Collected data
==*==

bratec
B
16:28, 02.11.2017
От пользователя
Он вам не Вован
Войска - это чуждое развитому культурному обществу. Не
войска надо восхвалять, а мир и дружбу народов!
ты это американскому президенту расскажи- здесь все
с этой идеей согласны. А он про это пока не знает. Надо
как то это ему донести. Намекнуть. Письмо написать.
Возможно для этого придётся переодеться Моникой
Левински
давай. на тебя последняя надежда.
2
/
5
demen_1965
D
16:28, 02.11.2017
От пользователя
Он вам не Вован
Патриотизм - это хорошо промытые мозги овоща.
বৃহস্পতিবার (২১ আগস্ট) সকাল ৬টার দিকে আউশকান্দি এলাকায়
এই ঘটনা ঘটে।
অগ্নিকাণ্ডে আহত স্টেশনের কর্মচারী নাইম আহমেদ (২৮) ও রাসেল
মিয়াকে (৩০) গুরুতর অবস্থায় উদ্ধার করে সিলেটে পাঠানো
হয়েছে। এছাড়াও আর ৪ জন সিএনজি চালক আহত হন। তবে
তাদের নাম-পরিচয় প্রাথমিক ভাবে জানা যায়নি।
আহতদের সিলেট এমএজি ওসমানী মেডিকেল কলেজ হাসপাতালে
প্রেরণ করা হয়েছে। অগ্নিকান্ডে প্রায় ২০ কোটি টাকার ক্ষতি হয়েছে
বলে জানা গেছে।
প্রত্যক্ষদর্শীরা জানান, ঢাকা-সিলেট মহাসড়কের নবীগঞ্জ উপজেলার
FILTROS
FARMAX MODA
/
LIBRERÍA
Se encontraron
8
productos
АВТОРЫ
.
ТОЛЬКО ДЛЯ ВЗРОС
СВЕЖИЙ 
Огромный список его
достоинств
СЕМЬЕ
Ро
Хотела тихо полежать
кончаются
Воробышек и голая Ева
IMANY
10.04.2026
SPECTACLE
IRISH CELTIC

==*==

* WORK INSTRUCTIONS: You are asked to transcribe all of the data above exactly.

* REPLY:
bratec
B
16:28, 02.11.2017
От пользователя
Он вам не Вован
Войска - это чуждое развитому культурному обществу. Не
войска надо восхвалять, а мир и дружбу народов!
ты это американскому президенту расскажи- здесь все
с этой идеей согласны. А он про это пока не знает. Надо
как то это ему донести. Намекнуть. Письмо написать.
Возможно для этого придётся переодеться Моникой
Левински
давай. на тебя последняя надежда.
2
/
5
demen_1965
D
16:28, 02.11.2017
От пользователя
Он вам не Вован
Патриотизм - это хорошо промытые мозги овоща.
বৃহস্পতিবার (২১ আগস্ট) সকাল ৬টার দিকে আউশকান্দি এলাকায়
এই ঘটনা ঘটে।
অগ্নিকাণ্ডে আহত স্টেশনের কর্মচারী নাইম আহমেদ (২৮) ও রাসেল
মিয়াকে (৩০) গুরুতর অবস্থায় উদ্ধার করে সিলেটে পাঠানো
হয়েছে। এছাড়াও আর ৪ জন সিএনজি চালক আহত হন। তবে
তাদের নাম-পরিচয় প্রাথমিক ভাবে জানা যায়নি।
আহতদের সিলেট এমএজি ওসমানী মেডিকেল কলেজ হাসপাতালে
প্রেরণ করা হয়েছে। অগ্নিকান্ডে প্রায় ২০ কোটি টাকার ক্ষতি হয়েছে
বলে জানা গেছে।
প্রত্যক্ষদর্শীরা জানান, ঢাকা-সিলেট মহাসড়কের নবীগঞ্জ উপজেলার
FILTROS
FARMAX MODA
/
LIBRERÍA
Se encontraron
8
productos
АВТОРЫ
.
ТОЛЬКО ДЛЯ ВЗРОС
СВЕЖИЙ 
Огромный список его
достоинств
СЕМЬЕ
Ро
Хотела тихо полежать
кончаются
Воробышек и голая Ева
IMANY
10.04.2026
SPECTACLE
IRISH CELTIC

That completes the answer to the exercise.